WORKING DATA section start

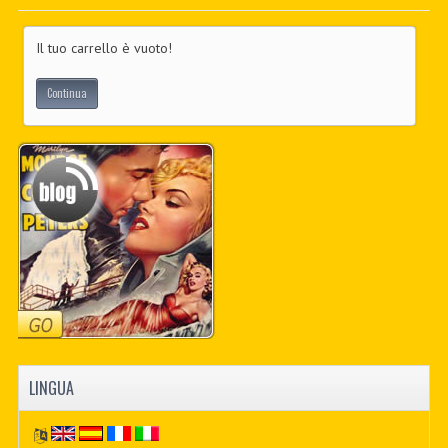
PDF BOOKS
Il tuo carrello è vuoto!
CUSTOM PDF
Continua
LINGUA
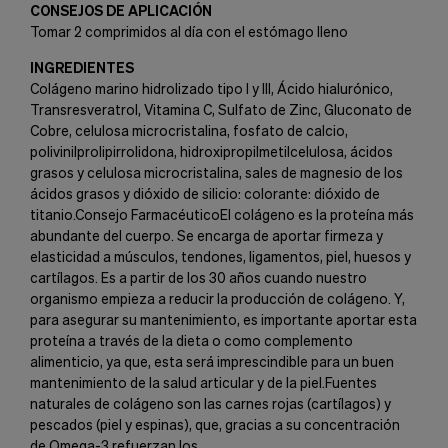
CONSEJOS DE APLICACIÓN
Tomar 2 comprimidos al día con el estómago lleno
INGREDIENTES
Colágeno marino hidrolizado tipo I y III, Ácido hialurónico,
Transresveratrol, Vitamina C, Sulfato de Zinc, Gluconato de
Cobre, celulosa microcristalina, fosfato de calcio,
polivinilprolipirrolidona, hidroxipropilmetilcelulosa, ácidos
grasos y celulosa microcristalina, sales de magnesio de los
ácidos grasos y dióxido de silicio: colorante: dióxido de
titanio.Consejo FarmacéuticoEl colágeno es la proteína más
abundante del cuerpo. Se encarga de aportar firmeza y
elasticidad a músculos, tendones, ligamentos, piel, huesos y
cartílagos. Es a partir de los 30 años cuando nuestro
organismo empieza a reducir la producción de colágeno. Y,
para asegurar su mantenimiento, es importante aportar esta
proteína a través de la dieta o como complemento
alimenticio, ya que, esta será imprescindible para un buen
mantenimiento de la salud articular y de la piel.Fuentes
naturales de colágeno son las carnes rojas (cartílagos) y
pescados (piel y espinas), que, gracias a su concentración
de Omega-3 refuerzan los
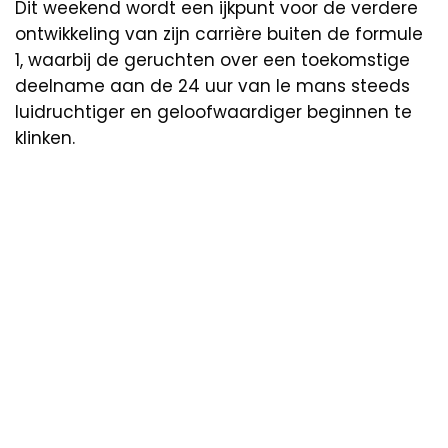
Dit weekend wordt een ijkpunt voor de verdere
ontwikkeling van zijn carrière buiten de formule
1, waarbij de geruchten over een toekomstige
deelname aan de 24 uur van le mans steeds
luidruchtiger en geloofwaardiger beginnen te
klinken.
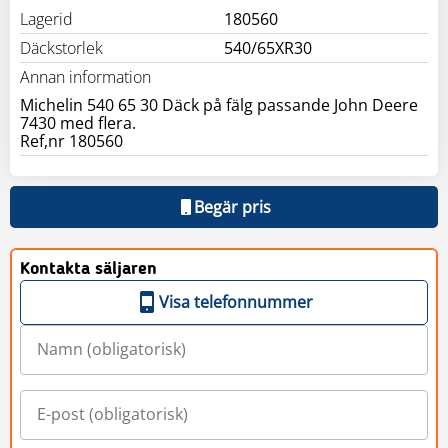
Lagerid
180560
Däckstorlek
540/65XR30
Annan information
Michelin 540 65 30 Däck på fälg passande John Deere
7430 med flera.
Ref,nr 180560
Begär pris
Kontakta säljaren
Visa telefonnummer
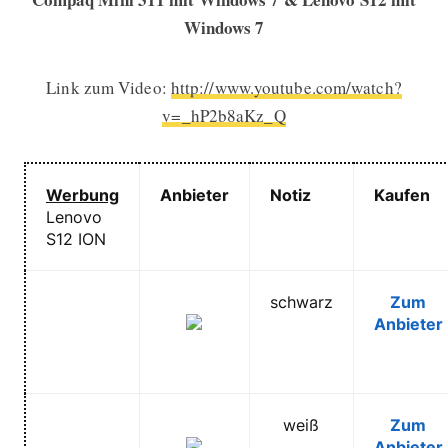
Windows 7
Link zum Video:
http://www.youtube.com/watch?
v=_hP2b8aKz_Q
Werbung
Anbieter
Notiz
Kaufen
Lenovo
S12 ION
schwarz
Zum
Anbieter
weiß
Zum
Anbieter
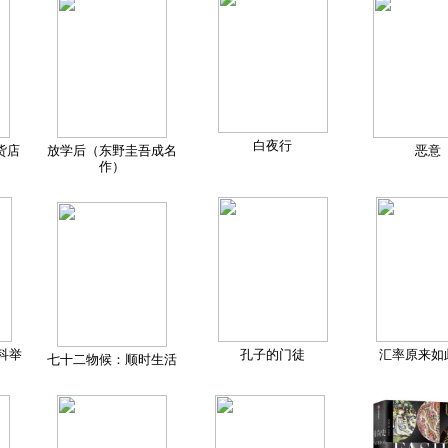
白夜行
货店
放学后（东野圭吾成名
恶意
作）
科举
孔子的门徒
汇率原来如
七十二物候：顺时生活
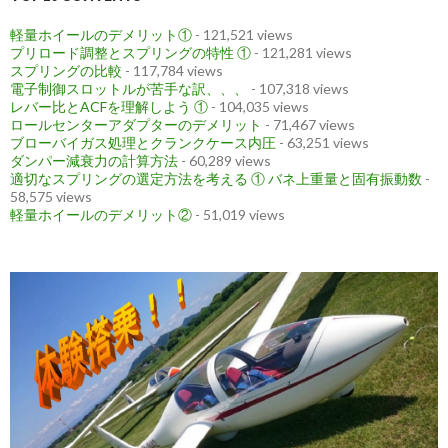
軽量ホイールのデメリット①
- 121,521 views
プリロード調整とスプリングの特性 ①
- 121,281 views
スプリングの比較
- 117,784 views
電子制御スロットルが苦手な訳、、、
- 107,318 views
レバー比とACFを理解しよう ①
- 104,035 views
ロールセンターアダプターのデメリット
- 71,467 views
ブローバイガス処理とクランクケース内圧
- 63,251 views
ダンパー減衰力の計算方法
- 60,289 views
適切なスプリングの選定方法を考える ① バネ上重量と固有振動数
-
58,575 views
軽量ホイールのデメリット②
- 51,019 views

WORKING DATA section end

◆ WHAT YOU WILL DO ◆
Retype every line of the data above word for word, omitting the picture markers.

◆ RESPONSE TO THIS EXERCISE ◆
PDF BOOKS
Il tuo carrello è vuoto!
CUSTOM PDF
Continua
LINGUA
CONSEJOS DE APLICACIÓN
Tomar 2 comprimidos al día con el estómago lleno
INGREDIENTES
Colágeno marino hidrolizado tipo I y III, Ácido hialurónico,
Transresveratrol, Vitamina C, Sulfato de Zinc, Gluconato de
Cobre, celulosa microcristalina, fosfato de calcio,
polivinilprolipirrolidona, hidroxipropilmetilcelulosa, ácidos
grasos y celulosa microcristalina, sales de magnesio de los
ácidos grasos y dióxido de silicio: colorante: dióxido de
titanio.Consejo FarmacéuticoEl colágeno es la proteína más
abundante del cuerpo. Se encarga de aportar firmeza y
elasticidad a músculos, tendones, ligamentos, piel, huesos y
cartílagos. Es a partir de los 30 años cuando nuestro
organismo empieza a reducir la producción de colágeno. Y,
para asegurar su mantenimiento, es importante aportar esta
proteína a través de la dieta o como complemento
alimenticio, ya que, esta será imprescindible para un buen
mantenimiento de la salud articular y de la piel.Fuentes
naturales de colágeno son las carnes rojas (cartílagos) y
pescados (piel y espinas), que, gracias a su concentración
de Omega-3 refuerzan los
Dit weekend wordt een ijkpunt voor de verdere
ontwikkeling van zijn carrière buiten de formule
1, waarbij de geruchten over een toekomstige
deelname aan de 24 uur van le mans steeds
luidruchtiger en geloofwaardiger beginnen te
klinken.
Lagerid
180560
Däckstorlek
540/65XR30
Annan information
Michelin 540 65 30 Däck på fälg passande John Deere
7430 med flera.
Ref,nr 180560
Begär pris
Kontakta säljaren
Visa telefonnummer
Windows 7
Link zum Video:
http://www.youtube.com/watch?
v=_hP2b8aKz_Q
Werbung
Anbieter
Notiz
Kaufen
Lenovo
S12 ION
schwarz
Zum
Anbieter
weiß
Zum
Anbieter
白夜行
货店
放学后（东野圭吾成名
恶意
作）
科举
孔子的门徒
汇率原来如
七十二物候：顺时生活
軽量ホイールのデメリット①
- 121,521 views
プリロード調整とスプリングの特性 ①
- 121,281 views
スプリングの比較
- 117,784 views
電子制御スロットルが苦手な訳、、、
- 107,318 views
レバー比とACFを理解しよう ①
- 104,035 views
ロールセンターアダプターのデメリット
- 71,467 views
ブローバイガス処理とクランクケース内圧
- 63,251 views
ダンパー減衰力の計算方法
- 60,289 views
適切なスプリングの選定方法を考える ① バネ上重量と固有振動数
-
58,575 views
軽量ホイールのデメリット②
- 51,019 views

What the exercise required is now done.